▸ Aim of the exercise
Set the data down exactly as it stands, and keep its pictures out.

--

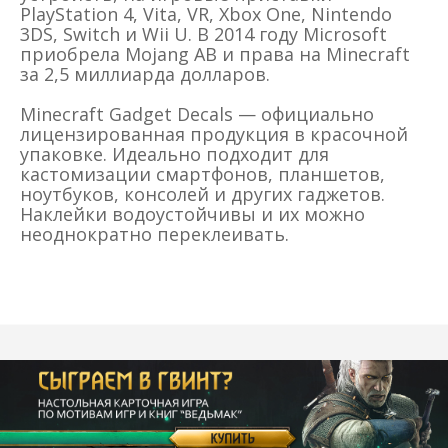
PlayStation 4, Vita, VR, Xbox One, Nintendo
3DS, Switch и Wii U. В 2014 году Microsoft
приобрела Mojang AB и права на Minecraft
за 2,5 миллиарда долларов.
Minecraft Gadget Decals — официально
лицензированная продукция в красочной
упаковке. Идеально подходит для
кастомизации смартфонов, планшетов,
ноутбуков, консолей и других гаджетов.
Наклейки водоустойчивы и их можно
неоднократно переклеивать.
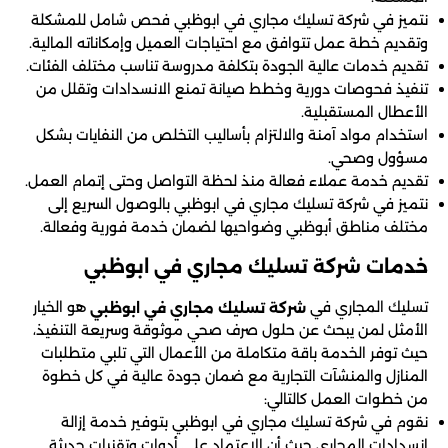
نتميز في شركة تسليك مجاري في ابوظبي فحص شامل للمشكلة
وتقديم خطة عمل تتوافق مع احتياجات العميل وإمكاناته المالية.
تقديم خدمات عالية الجودة بتكلفة مدروسة تناسب مختلف الفئات.
تنفيذ فحوصات دورية وخطط صيانة تمنع الانسدادات وتقلل من
الأعطال المستقبلية.
استخدام مواد آمنة والالتزام بأساليب التخلص من النفايات بشكل
مسؤول وصحي.
تقديم خدمة عملاء فعالة منذ لحظة التواصل وحتى إتمام العمل.
نتميز في شركة تسليك مجاري في ابوظبي بالوصول السريع إلى
مختلف مناطق أبوظبي وضواحيها لضمان خدمة فورية وفعالة.
خدمات شركة تسليك مجاري في ابوظبي
تسليك المجاري في
هو الخيار
شركة تسليك مجاري في ابوظبي
الأمثل لمن يبحث عن حلول صرف صحي موثوقة وسريعة التنفيذ،
حيث توفر الخدمة باقة متكاملة من الأعمال التي تلبي متطلبات
المنازل والمنشآت التجارية مع ضمان جودة عالية في كل خطوة
من خطوات العمل كالتالي:
نقوم في شركة تسليك مجاري في ابوظبي بتوفير خدمة إزالة
انسدادات المجاري حيث أن الاعتماد على أدوات وتقنيات حديثة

--

▸ Result of the exercise
PlayStation 4, Vita, VR, Xbox One, Nintendo
3DS, Switch и Wii U. В 2014 году Microsoft
приобрела Mojang AB и права на Minecraft
за 2,5 миллиарда долларов.
Minecraft Gadget Decals — официально
лицензированная продукция в красочной
упаковке. Идеально подходит для
кастомизации смартфонов, планшетов,
ноутбуков, консолей и других гаджетов.
Наклейки водоустойчивы и их можно
неоднократно переклеивать.
نتميز في شركة تسليك مجاري في ابوظبي فحص شامل للمشكلة
وتقديم خطة عمل تتوافق مع احتياجات العميل وإمكاناته المالية.
تقديم خدمات عالية الجودة بتكلفة مدروسة تناسب مختلف الفئات.
تنفيذ فحوصات دورية وخطط صيانة تمنع الانسدادات وتقلل من
الأعطال المستقبلية.
استخدام مواد آمنة والالتزام بأساليب التخلص من النفايات بشكل
مسؤول وصحي.
تقديم خدمة عملاء فعالة منذ لحظة التواصل وحتى إتمام العمل.
نتميز في شركة تسليك مجاري في ابوظبي بالوصول السريع إلى
مختلف مناطق أبوظبي وضواحيها لضمان خدمة فورية وفعالة.
خدمات شركة تسليك مجاري في ابوظبي
تسليك المجاري في
هو الخيار
شركة تسليك مجاري في ابوظبي
الأمثل لمن يبحث عن حلول صرف صحي موثوقة وسريعة التنفيذ،
حيث توفر الخدمة باقة متكاملة من الأعمال التي تلبي متطلبات
المنازل والمنشآت التجارية مع ضمان جودة عالية في كل خطوة
من خطوات العمل كالتالي:
نقوم في شركة تسليك مجاري في ابوظبي بتوفير خدمة إزالة
انسدادات المجاري حيث أن الاعتماد على أدوات وتقنيات حديثة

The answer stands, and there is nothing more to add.